I wanted a charming hideaway for our 2 kids without building a massive play structure. What we ended up building was a tee pee big enough for 2 kids and their imaginations. I love it because the look fits with the natural setting of our yard. It sits near the campfire ring and the sand box and it features some beautiful climbing plants. The kids love it because it's whimsical and will offer them a great hideaway. To make your own tee pee you only need 12 -15 foot long poles (we used small young ash trees), gardening twine, and a few climbing plants. I found our poles growing in a wooded area on my parents property. If you don't have a wooded lot ask around...
First, lay (or lie hmmm...) your poles out so that the bottoms meet. Your poles do not need to be the same length and actually look better if they vary in length and width. I would recommend taking the time to prune off the branches and leaves.
Next, loosly tie the top of the poles together. You can do this on the ground before you upright the tee pee. Tying the twine loosely allows you to place your poles in the best position while keeping them in a tee pee formation.
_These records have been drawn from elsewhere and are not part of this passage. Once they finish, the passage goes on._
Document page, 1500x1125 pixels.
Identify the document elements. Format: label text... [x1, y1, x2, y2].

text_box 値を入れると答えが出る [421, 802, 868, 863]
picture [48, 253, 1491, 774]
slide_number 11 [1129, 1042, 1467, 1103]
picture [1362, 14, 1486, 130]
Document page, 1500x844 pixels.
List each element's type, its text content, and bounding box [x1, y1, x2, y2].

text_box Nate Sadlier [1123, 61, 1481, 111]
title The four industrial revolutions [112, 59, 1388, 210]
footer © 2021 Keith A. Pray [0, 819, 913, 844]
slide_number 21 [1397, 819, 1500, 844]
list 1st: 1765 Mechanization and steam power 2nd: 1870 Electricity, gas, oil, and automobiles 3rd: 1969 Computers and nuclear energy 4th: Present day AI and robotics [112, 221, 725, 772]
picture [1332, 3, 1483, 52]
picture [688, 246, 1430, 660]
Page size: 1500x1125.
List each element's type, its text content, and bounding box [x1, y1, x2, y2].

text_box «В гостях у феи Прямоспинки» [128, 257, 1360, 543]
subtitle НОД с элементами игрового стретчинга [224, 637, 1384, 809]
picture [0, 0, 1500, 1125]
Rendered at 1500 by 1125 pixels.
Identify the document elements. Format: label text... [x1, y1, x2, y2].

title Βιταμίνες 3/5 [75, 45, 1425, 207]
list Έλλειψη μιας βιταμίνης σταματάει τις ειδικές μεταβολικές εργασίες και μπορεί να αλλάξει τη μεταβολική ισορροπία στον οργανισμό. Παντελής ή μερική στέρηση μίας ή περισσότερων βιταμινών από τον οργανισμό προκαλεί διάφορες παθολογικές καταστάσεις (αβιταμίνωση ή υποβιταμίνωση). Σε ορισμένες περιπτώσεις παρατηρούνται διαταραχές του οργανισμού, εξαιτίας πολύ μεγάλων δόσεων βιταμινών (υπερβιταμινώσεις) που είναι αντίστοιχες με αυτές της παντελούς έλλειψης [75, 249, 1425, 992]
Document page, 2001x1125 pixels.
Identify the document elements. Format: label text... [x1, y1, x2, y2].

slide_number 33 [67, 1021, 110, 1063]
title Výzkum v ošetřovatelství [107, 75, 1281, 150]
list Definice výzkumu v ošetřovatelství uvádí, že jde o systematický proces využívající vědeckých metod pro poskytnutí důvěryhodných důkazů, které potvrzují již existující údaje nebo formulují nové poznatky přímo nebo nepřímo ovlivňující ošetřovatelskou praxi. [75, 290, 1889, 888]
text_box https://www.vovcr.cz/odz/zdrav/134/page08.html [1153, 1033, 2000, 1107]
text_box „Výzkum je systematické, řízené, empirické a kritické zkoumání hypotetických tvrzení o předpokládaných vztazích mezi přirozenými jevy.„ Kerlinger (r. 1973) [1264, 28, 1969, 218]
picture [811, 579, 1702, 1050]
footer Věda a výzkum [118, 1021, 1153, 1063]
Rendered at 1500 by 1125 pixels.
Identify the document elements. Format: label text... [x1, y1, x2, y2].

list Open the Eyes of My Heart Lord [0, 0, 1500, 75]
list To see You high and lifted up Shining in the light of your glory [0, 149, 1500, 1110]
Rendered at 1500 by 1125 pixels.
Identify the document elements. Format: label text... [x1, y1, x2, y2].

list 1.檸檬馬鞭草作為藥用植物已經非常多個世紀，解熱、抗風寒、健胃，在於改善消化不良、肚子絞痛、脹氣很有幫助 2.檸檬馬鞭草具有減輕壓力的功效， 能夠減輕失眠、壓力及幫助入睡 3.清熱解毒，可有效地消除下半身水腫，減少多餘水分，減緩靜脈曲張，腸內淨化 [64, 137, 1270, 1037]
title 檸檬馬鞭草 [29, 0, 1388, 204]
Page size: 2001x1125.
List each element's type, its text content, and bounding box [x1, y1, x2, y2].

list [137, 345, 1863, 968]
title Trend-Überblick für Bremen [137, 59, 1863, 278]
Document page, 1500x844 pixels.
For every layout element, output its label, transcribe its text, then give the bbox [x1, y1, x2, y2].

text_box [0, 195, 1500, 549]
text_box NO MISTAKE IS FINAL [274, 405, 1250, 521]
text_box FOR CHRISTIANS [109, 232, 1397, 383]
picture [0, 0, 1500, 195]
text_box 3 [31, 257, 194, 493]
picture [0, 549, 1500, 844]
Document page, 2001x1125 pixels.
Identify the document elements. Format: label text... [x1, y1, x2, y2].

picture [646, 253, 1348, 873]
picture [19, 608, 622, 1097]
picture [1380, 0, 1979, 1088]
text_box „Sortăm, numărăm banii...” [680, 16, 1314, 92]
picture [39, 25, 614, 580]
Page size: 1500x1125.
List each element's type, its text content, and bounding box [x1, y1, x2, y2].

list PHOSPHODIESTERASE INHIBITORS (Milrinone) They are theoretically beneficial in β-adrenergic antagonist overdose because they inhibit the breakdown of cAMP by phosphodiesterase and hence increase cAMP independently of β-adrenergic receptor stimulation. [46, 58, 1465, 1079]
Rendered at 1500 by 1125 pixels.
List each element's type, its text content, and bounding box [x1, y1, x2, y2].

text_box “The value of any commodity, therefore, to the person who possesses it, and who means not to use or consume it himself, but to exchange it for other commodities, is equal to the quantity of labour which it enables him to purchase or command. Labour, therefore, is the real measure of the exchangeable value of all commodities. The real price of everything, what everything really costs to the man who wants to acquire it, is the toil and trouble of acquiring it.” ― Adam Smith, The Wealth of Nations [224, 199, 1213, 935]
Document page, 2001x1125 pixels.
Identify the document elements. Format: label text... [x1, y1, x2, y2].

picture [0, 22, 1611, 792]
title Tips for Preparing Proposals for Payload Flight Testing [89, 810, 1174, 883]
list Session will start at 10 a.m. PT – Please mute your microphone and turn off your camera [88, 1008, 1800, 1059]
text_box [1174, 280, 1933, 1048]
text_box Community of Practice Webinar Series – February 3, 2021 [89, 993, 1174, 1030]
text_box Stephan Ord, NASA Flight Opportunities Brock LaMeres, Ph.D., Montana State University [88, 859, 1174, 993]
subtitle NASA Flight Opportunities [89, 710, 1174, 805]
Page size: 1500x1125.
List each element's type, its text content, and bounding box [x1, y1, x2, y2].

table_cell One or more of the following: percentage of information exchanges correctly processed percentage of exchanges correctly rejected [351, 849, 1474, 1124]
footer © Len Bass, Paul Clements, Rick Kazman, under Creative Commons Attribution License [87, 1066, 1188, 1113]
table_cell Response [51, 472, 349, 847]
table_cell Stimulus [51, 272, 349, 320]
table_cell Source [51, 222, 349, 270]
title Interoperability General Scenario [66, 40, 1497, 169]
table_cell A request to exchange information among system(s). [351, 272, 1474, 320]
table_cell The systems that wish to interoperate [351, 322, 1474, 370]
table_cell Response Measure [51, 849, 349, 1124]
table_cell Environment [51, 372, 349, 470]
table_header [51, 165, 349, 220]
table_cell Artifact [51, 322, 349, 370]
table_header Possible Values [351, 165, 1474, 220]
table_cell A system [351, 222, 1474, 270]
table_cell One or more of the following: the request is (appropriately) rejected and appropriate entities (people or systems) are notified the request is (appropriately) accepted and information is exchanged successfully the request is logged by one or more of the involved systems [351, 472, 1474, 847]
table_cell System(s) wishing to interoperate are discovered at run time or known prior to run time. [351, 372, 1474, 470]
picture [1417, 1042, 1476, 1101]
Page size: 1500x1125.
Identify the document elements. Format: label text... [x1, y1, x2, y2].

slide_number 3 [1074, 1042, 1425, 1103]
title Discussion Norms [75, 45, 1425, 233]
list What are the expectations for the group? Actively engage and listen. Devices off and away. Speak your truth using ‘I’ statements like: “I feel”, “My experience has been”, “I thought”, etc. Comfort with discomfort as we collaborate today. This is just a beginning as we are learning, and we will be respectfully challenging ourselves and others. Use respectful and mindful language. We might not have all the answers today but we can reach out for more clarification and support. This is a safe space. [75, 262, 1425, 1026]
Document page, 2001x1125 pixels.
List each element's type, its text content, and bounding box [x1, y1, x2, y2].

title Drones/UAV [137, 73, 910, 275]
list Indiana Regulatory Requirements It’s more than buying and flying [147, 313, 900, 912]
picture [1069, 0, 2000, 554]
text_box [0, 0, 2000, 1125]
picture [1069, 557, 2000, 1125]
Once you have them tied together, you're ready to upright the tee pee. This is a great time to grab a friend or neighbor for extra help! Work with the natural bend and curves of the poles to find the best position along with the space you have to find the area of your tee pee. We had a small area to work with and chose to put it in our bark bed to avoid having to mow under it.
Next, dig holes from 6-12 inches deep to bury each of your poles into. This will give your tee pee extra stability.
To add even more stability, use a ladder to reach the top of your tee pee and re-tie the posts together. Weave between and around posts to create a tight web of twine.
At this point the basic frame of your tee pee is complete. You could plant climbing plants and call it a day....or, you can use more twine to add grid lines between your poles for the vines to grow on. We want a completely covered tee pee and so we chose to add twine to encourage the climbing plants to cover it. When we did this we were careful to leave the bottom half between 2 poles open to create a door for the kids to scramble in and out of.
We also found that it worked well to go around each pole once before stringing the twine to the next pole. This way the twine will stay in place as it ages and weathers.
Time to plant! There are a lot of climbing plants to choose from. Make sure you pick a plant that will work well in your climate. At first, I planned on using a climbing bean plant but then decided to go with Dutchman's Pipe because it's a perennial (no need to replant each year), flowers, and loves to climb.